▸ **Exercise**
Which lines in the data contain the word "uthyrningsföretag"? Please copy each of them.

[Saved entries]
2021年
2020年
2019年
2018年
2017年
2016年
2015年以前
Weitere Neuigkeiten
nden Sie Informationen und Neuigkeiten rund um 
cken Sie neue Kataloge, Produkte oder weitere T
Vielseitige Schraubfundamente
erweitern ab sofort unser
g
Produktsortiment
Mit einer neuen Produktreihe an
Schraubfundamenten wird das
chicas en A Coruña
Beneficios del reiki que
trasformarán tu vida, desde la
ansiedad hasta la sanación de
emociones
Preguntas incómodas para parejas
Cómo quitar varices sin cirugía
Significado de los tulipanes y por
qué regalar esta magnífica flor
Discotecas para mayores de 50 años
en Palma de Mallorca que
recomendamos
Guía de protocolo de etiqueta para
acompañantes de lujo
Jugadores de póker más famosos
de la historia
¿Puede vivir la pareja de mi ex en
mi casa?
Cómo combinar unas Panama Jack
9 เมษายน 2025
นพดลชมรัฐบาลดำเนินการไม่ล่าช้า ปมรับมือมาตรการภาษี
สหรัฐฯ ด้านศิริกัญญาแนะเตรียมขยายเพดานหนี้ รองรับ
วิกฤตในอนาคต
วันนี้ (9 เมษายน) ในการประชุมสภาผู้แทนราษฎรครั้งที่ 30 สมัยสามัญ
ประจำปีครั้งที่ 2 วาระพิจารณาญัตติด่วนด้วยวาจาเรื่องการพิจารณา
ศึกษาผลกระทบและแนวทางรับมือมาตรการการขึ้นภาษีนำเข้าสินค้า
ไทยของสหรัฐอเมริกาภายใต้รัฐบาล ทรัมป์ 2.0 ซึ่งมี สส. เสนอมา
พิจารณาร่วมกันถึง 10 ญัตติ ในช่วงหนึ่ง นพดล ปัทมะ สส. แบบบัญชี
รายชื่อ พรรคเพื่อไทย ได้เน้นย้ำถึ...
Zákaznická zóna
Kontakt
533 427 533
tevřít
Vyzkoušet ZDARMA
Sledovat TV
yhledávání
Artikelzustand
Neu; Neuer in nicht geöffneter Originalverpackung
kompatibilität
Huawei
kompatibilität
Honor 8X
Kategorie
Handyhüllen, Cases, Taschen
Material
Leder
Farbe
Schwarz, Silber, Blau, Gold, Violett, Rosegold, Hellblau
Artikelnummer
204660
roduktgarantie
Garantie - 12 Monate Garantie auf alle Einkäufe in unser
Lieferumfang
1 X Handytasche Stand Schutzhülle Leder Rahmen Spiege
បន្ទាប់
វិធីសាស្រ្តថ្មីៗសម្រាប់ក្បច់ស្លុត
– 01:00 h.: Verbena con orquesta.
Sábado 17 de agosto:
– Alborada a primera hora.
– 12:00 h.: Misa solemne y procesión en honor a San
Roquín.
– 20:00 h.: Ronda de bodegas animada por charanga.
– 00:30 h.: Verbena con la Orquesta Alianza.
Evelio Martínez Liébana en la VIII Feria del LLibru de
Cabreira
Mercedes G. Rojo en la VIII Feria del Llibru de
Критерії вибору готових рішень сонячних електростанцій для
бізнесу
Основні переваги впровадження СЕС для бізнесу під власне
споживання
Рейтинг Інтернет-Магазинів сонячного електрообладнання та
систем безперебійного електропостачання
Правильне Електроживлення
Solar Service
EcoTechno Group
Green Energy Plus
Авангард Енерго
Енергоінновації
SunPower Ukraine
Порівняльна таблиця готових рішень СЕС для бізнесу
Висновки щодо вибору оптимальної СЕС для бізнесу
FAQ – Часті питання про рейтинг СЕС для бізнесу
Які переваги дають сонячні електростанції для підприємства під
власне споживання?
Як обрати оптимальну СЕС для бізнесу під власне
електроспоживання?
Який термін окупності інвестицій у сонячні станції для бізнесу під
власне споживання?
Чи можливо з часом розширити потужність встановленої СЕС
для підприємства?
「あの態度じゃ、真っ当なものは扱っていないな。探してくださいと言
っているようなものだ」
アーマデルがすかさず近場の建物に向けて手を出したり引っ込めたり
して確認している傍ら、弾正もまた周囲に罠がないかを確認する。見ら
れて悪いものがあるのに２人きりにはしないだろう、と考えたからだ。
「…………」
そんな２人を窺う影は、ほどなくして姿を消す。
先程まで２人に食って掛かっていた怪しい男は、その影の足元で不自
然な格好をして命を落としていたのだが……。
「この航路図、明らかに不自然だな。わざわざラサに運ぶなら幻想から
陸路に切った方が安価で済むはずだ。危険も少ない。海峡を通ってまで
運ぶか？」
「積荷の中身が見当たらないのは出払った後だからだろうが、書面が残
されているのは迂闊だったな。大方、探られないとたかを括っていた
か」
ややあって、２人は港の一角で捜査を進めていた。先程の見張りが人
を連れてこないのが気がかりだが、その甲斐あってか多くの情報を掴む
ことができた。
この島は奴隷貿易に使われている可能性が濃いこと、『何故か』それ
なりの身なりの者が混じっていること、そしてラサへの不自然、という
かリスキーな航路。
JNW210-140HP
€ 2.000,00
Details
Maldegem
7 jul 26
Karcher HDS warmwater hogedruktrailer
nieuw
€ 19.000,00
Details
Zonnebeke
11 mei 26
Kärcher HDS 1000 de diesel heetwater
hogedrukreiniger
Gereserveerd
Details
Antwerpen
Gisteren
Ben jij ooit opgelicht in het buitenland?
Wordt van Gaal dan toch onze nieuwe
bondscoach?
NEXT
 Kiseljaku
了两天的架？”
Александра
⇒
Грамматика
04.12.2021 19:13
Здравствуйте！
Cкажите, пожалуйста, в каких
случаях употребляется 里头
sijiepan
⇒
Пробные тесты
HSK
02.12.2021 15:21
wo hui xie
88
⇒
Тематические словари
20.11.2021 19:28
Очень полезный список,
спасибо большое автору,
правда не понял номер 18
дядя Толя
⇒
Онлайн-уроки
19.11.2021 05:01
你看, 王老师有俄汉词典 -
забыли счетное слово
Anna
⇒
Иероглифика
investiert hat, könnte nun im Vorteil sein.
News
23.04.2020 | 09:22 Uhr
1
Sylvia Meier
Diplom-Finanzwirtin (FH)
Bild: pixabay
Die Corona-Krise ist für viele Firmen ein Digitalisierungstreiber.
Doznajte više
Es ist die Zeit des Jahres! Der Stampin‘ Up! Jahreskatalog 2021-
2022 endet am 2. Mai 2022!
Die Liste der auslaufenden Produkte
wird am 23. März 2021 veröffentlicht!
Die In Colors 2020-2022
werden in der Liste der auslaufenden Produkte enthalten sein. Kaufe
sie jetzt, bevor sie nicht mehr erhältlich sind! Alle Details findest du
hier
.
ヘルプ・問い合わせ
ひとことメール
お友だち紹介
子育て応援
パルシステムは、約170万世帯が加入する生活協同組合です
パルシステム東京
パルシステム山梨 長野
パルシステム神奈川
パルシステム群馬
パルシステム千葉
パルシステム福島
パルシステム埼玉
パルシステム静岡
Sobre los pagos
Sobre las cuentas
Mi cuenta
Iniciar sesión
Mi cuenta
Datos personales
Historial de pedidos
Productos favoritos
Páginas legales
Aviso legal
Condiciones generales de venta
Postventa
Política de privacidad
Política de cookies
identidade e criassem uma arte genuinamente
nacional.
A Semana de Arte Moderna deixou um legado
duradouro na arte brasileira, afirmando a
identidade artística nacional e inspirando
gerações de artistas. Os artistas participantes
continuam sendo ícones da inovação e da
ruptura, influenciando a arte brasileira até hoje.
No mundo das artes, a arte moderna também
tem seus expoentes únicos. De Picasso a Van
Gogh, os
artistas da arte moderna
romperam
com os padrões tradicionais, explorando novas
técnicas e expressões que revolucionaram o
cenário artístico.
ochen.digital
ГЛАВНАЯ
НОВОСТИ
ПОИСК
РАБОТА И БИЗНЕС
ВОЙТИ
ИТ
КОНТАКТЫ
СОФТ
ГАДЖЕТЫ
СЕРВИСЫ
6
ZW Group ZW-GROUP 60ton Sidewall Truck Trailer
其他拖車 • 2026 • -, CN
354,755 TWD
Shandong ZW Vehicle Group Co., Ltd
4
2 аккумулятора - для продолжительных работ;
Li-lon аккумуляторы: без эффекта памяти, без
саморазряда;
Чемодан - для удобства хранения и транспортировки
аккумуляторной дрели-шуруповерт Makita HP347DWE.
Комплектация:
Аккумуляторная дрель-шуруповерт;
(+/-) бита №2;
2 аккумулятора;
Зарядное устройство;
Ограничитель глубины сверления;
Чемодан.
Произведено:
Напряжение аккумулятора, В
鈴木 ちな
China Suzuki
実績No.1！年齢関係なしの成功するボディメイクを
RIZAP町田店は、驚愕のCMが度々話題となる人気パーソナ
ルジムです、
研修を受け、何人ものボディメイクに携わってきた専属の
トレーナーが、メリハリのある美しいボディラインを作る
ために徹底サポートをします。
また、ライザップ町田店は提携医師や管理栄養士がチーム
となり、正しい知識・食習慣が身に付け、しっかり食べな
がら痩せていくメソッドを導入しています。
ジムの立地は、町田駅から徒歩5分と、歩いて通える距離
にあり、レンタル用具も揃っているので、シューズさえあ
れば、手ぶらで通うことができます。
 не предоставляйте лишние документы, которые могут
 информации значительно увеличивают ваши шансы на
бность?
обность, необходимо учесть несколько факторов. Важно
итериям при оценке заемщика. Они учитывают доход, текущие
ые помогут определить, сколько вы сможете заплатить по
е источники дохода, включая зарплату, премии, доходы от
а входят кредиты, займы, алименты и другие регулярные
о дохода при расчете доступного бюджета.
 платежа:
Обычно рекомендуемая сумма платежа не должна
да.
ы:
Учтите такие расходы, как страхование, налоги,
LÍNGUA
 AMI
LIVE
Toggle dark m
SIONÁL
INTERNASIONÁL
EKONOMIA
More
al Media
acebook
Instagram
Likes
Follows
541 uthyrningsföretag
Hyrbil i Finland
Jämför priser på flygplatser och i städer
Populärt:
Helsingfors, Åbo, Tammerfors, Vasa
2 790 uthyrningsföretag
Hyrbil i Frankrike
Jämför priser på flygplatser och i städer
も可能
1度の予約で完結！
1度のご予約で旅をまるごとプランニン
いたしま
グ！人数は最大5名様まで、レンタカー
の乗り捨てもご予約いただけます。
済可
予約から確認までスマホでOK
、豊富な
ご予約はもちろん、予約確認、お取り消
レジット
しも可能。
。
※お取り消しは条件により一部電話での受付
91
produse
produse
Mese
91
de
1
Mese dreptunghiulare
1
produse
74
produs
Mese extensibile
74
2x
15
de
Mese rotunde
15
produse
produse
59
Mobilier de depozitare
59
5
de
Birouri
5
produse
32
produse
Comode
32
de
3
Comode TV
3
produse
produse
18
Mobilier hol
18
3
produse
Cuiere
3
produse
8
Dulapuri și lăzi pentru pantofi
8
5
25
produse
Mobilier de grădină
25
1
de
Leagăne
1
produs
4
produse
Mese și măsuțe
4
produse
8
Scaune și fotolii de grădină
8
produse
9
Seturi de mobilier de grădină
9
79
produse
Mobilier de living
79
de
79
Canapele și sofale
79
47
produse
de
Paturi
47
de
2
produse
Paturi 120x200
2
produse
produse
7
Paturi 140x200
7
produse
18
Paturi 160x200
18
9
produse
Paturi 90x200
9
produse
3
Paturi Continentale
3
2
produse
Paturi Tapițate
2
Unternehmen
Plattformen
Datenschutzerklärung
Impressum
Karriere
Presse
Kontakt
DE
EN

▸ **Result**
541 uthyrningsföretag
2 790 uthyrningsföretag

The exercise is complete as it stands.